Washington Prime's debt has been rising gradually in recent years, as dividends and capital expenditures have exceeded cash from operations. As of Sept. 30, the REIT carried $3.84 billion of debt, including its share of joint venture debt.

Meanwhile, adjusted EBITDA has been plummeting, dropping from $528 million in 2018 to $464 million in 2019 and falling even faster in 2020. That's making it increasingly difficult for Washington Prime to support its debt load. Even if EBITDA rebounded to $400 million in a couple of years, that wouldn't necessarily make Washington Prime's portfolio worth more than the company's debt. Washington Prime also has about $200 million of outstanding preferred stock, and it needs to pay dividends on those shares before it can even consider paying dividends on its common stock.

There's no easy way for Washington Prime to get out from under its crushing debt load. The REIT has identified 30 former department store spaces in need of redevelopment. Management expects to spend about $250 million over the next three or four years to complete those projects, most of which are still in the early stages. That capital spending will use up any cash Washington Prime manages to raise from asset sales.

Stay away

Thus far, Washington Prime has managed to avoid bankruptcy, unlike some of its mall REIT peers. The company has benefited from getting about 40% of its NOI from open-air centers as of earlier this year. (Open-air centers have held up better than traditional enclosed malls during the retail apocalypse.) Washington Prime has also negotiated relief from loan covenants through the third quarter of 2021 in exchange for providing collateral to secure some previously unsecured debt.

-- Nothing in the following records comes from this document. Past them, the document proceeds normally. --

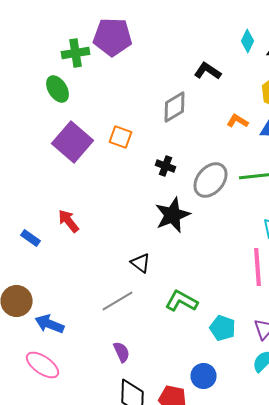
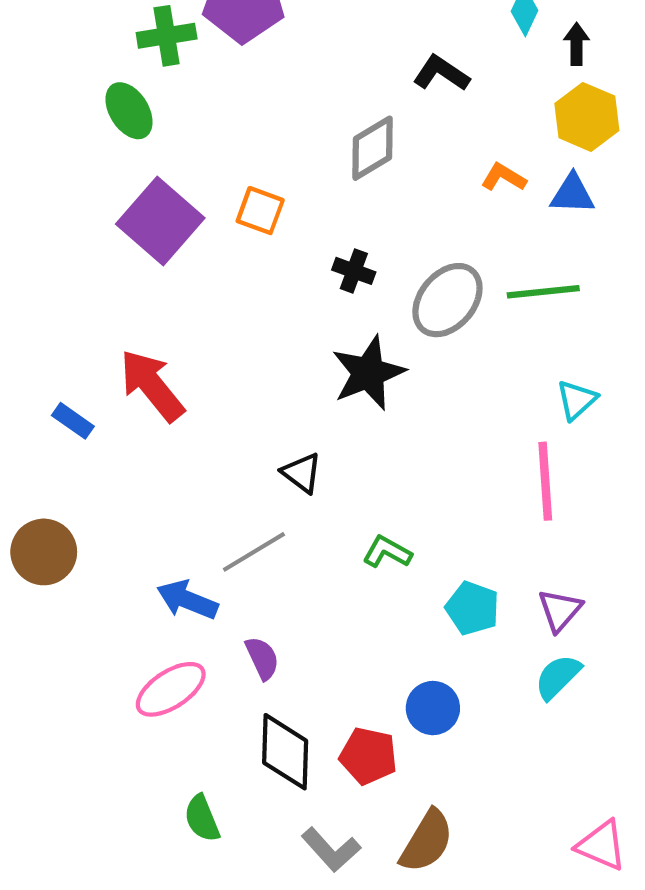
red arrow: (68, 221) -> (152, 385), size x1.5
green L-shape: (182, 301) -> (387, 552), size x0.7
blue arrow: (50, 324) -> (187, 600), moved
pink ellipse: (42, 365) -> (171, 689), moved, turned -68

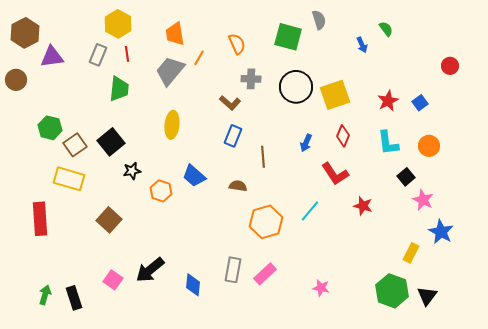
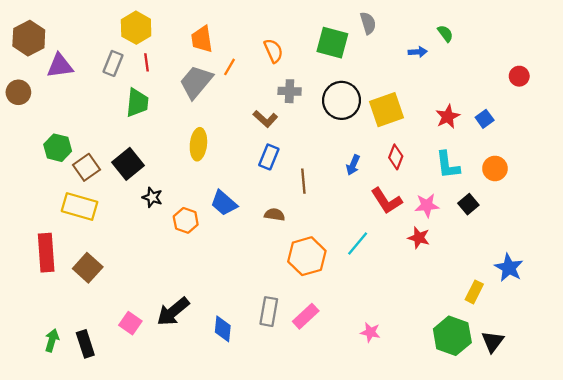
blue arrow: (362, 45) -> (418, 52), turned -70
black star: (132, 171) -> (152, 197), turned 30
pink star: (423, 200) -> (427, 205), moved, turned -30
brown square: (109, 220) -> (88, 268), moved

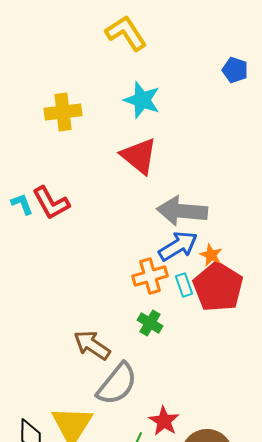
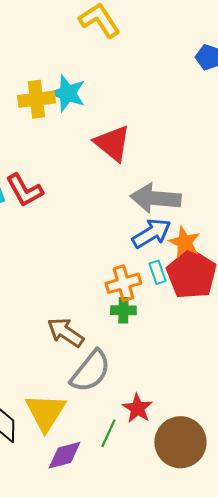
cyan star: (142, 100) -> (67, 93), moved
orange star: (211, 255) -> (184, 242), size x1.4
orange cross: (150, 276) -> (123, 283), moved
green cross: (150, 323) -> (123, 310), turned -30

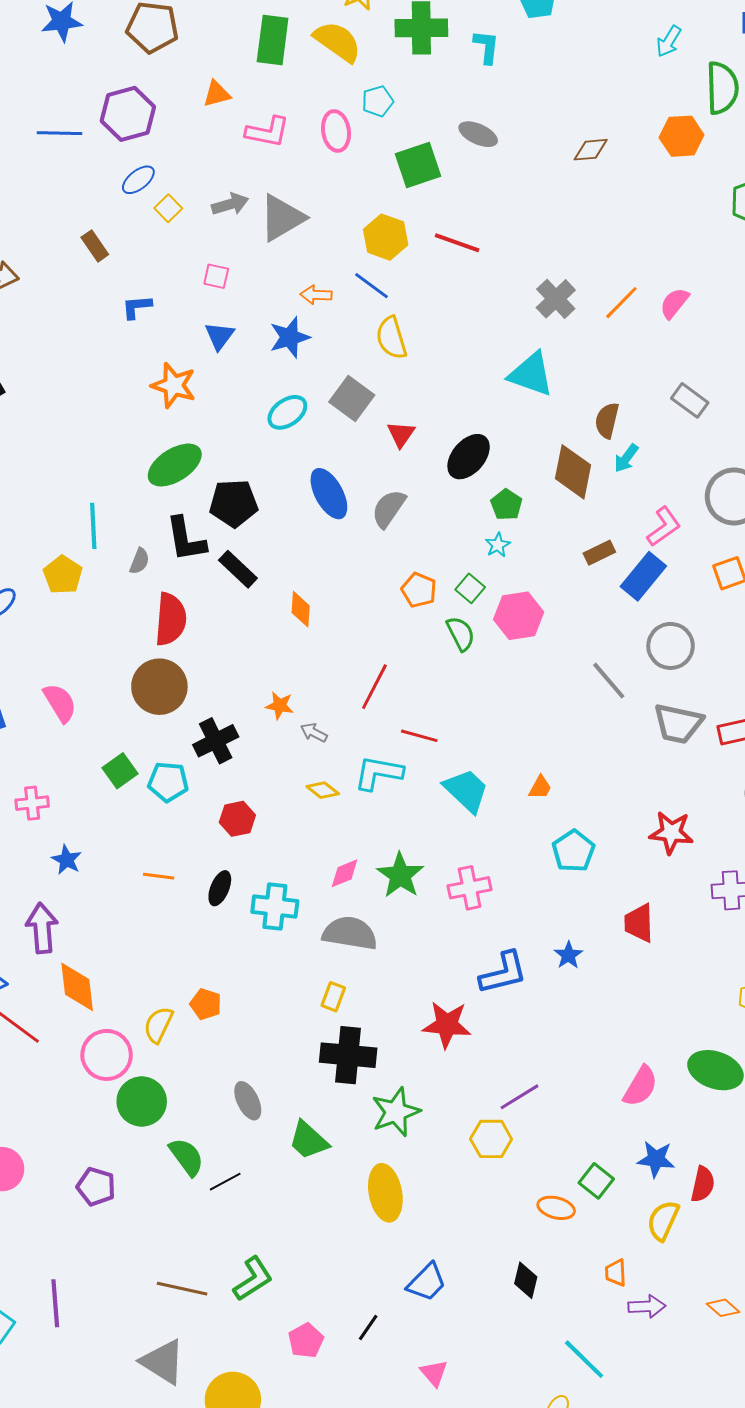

However, if Washington Prime can't get its finances in order by next fall, lenders may be unwilling to continue waiving debt covenants. Furthermore, the REIT has over $1.3 billion of unsecured debt coming due in an 11-day span between Dec. 30, 2022 and Jan. 10, 2023. That's barely more than two years from now. Considering Washington Prime's awful CC credit rating and the sky-high yield on its publicly traded unsecured debt, it's doubtful that the company could roll over maturing debt.

In short, there are plenty of potential paths to disaster for Washington Prime shareholders -- and not many plausible routes to good outcomes. Investors should steer clear: No matter what your risk tolerance is, there are far better places to put your money.